LONDON -- Aston Martin is seeking a valuation of up to 5.07 billion pounds ($6.7 billion) from its stock market flotation and has taken steps to prepare for any eventuality over Brexit, it said on Thursday.
The company said last month it was pursuing an initial public offering (IPO), the first British automaker to do so for decades.
The automaker will publish a prospectus later on Thursday and hopes to announce its final pricing on or around Oct. 3. It expects its shares to be admitted to the London Stock Exchange on or around Oct. 8.
Aston Martin, which has set a price range of 17.50 pounds to 22.50 pounds per share for the 25 percent of stock it is floating, is targeting a market capitalization of between 4.02 and 5.07 billion pounds.
The automaker, which has long said it could pursue a listing, has undergone a turnaround plan since CEO Andy Palmer took over in 2014. Since then Aston Martin has boosted its volumes and expanded into new segments with a new factory due to open in 2019.
Palmer said investor interest had been "unprecedented" so far as he hits the road to tap into demand with his message that there is more growth to come.
"The tendency of the investors are 'long only' type investors, people who understand that this is a growth story" he said when asked who he would be meeting.

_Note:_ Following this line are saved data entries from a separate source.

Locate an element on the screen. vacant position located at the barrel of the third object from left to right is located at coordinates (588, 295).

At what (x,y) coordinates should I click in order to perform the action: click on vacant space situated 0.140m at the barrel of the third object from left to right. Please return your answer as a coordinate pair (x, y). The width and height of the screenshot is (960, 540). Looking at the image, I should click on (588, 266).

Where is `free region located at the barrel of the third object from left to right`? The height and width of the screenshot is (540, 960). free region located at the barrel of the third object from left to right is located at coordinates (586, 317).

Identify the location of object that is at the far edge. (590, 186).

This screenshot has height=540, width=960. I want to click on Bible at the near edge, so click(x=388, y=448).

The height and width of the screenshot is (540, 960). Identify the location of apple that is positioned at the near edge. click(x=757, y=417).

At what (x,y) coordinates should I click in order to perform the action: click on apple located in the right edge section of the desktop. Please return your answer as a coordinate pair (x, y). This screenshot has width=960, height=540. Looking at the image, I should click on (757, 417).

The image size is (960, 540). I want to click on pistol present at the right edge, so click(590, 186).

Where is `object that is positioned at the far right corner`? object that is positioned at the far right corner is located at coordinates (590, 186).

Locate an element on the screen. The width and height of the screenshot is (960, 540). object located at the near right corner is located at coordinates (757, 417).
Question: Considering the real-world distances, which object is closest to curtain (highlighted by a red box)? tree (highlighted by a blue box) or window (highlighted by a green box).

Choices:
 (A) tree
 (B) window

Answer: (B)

"The airplane is half way down the runway but there's still half the runway to go," Palmer added.
Automakers have warned about the effect of any customs checks introduced as a result of a no deal or hard Brexit, which could slow down production and add costs when Britain leaves the European Union in March 2019.
Palmer said the automaker, which builds all its cars in Britain, had boosted its stock of engines and components in case free and unfettered trade with the European Union ends in a few months' time.
"We are up to five days of engine stock for example and we have got a very large warehouse in Wellesbourne (central England) where we have at least five days of car stock," Palmer told Reuters, an increase from the previous three days' worth of components held by the company.
"If there are tariffs ... for every car we lose because of a 10 percent tariff into Europe, we presumably pick up from Ferrari and Lamborghini in the other direction because obviously their cars become more expensive in the UK," he said.
London and Brussels hope to conclude a Brexit agreement by the end of the year but fellow automakers such as BMW and Jaguar Land Rover are worried that failure to agree could lead to snarl-ups at motorways and ports disrupting production.
JLR CEO Ralf Speth warned last week that the wrong Brexit deal could cost tens of thousands of car jobs and risk production at the firm, Britain's biggest automaker.